>> begin Exercise material

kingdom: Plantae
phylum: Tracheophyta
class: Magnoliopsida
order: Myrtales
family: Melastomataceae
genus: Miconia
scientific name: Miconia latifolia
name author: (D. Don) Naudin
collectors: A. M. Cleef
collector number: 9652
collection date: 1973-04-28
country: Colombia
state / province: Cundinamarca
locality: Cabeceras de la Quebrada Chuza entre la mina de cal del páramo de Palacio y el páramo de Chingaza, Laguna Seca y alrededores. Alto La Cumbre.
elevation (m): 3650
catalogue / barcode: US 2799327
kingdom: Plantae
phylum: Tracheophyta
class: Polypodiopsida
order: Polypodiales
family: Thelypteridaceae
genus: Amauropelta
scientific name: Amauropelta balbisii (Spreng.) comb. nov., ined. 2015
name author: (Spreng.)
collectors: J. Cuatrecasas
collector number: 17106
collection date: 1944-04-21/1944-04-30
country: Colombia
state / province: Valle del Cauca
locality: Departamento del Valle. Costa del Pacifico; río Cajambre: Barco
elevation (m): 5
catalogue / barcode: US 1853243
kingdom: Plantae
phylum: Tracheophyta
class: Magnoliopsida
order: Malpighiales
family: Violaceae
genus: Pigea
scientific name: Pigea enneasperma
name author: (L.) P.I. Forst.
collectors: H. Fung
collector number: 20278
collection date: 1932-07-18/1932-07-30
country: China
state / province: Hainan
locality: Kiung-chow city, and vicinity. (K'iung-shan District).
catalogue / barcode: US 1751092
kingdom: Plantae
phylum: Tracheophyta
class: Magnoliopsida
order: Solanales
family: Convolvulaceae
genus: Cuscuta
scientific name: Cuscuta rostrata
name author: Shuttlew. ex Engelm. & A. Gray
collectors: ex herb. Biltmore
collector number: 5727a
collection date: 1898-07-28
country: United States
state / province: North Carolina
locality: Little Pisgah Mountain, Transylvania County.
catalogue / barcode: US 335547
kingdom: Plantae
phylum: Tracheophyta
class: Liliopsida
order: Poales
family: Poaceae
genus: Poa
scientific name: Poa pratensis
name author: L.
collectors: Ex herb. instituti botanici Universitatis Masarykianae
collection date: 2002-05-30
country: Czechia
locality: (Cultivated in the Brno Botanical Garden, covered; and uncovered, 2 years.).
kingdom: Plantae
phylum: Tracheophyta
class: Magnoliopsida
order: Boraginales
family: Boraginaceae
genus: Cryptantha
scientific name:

>> end Exercise material

## Exercise instructions
Render every line of the records above as a JSON list of strings, one string per line, leaving out blank lines.

## Worked answer
[
  "kingdom: Plantae",
  "phylum: Tracheophyta",
  "class: Magnoliopsida",
  "order: Myrtales",
  "family: Melastomataceae",
  "genus: Miconia",
  "scientific name: Miconia latifolia",
  "name author: (D. Don) Naudin",
  "collectors: A. M. Cleef",
  "collector number: 9652",
  "collection date: 1973-04-28",
  "country: Colombia",
  "state / province: Cundinamarca",
  "locality: Cabeceras de la Quebrada Chuza entre la mina de cal del páramo de Palacio y el páramo de Chingaza, Laguna Seca y alrededores. Alto La Cumbre.",
  "elevation (m): 3650",
  "catalogue / barcode: US 2799327",
  "kingdom: Plantae",
  "phylum: Tracheophyta",
  "class: Polypodiopsida",
  "order: Polypodiales",
  "family: Thelypteridaceae",
  "genus: Amauropelta",
  "scientific name: Amauropelta balbisii (Spreng.) comb. nov., ined. 2015",
  "name author: (Spreng.)",
  "collectors: J. Cuatrecasas",
  "collector number: 17106",
  "collection date: 1944-04-21/1944-04-30",
  "country: Colombia",
  "state / province: Valle del Cauca",
  "locality: Departamento del Valle. Costa del Pacifico; río Cajambre: Barco",
  "elevation (m): 5",
  "catalogue / barcode: US 1853243",
  "kingdom: Plantae",
  "phylum: Tracheophyta",
  "class: Magnoliopsida",
  "order: Malpighiales",
  "family: Violaceae",
  "genus: Pigea",
  "scientific name: Pigea enneasperma",
  "name author: (L.) P.I. Forst.",
  "collectors: H. Fung",
  "collector number: 20278",
  "collection date: 1932-07-18/1932-07-30",
  "country: China",
  "state / province: Hainan",
  "locality: Kiung-chow city, and vicinity. (K'iung-shan District).",
  "catalogue / barcode: US 1751092",
  "kingdom: Plantae",
  "phylum: Tracheophyta",
  "class: Magnoliopsida",
  "order: Solanales",
  "family: Convolvulaceae",
  "genus: Cuscuta",
  "scientific name: Cuscuta rostrata",
  "name author: Shuttlew. ex Engelm. & A. Gray",
  "collectors: ex herb. Biltmore",
  "collector number: 5727a",
  "collection date: 1898-07-28",
  "country: United States",
  "state / province: North Carolina",
  "locality: Little Pisgah Mountain, Transylvania County.",
  "catalogue / barcode: US 335547",
  "kingdom: Plantae",
  "phylum: Tracheophyta",
  "class: Liliopsida",
  "order: Poales",
  "family: Poaceae",
  "genus: Poa",
  "scientific name: Poa pratensis",
  "name author: L.",
  "collectors: Ex herb. instituti botanici Universitatis Masarykianae",
  "collection date: 2002-05-30",
  "country: Czechia",
  "locality: (Cultivated in the Brno Botanical Garden, covered; and uncovered, 2 years.).",
  "kingdom: Plantae",
  "phylum: Tracheophyta",
  "class: Magnoliopsida",
  "order: Boraginales",
  "family: Boraginaceae",
  "genus: Cryptantha",
  "scientific name:"
]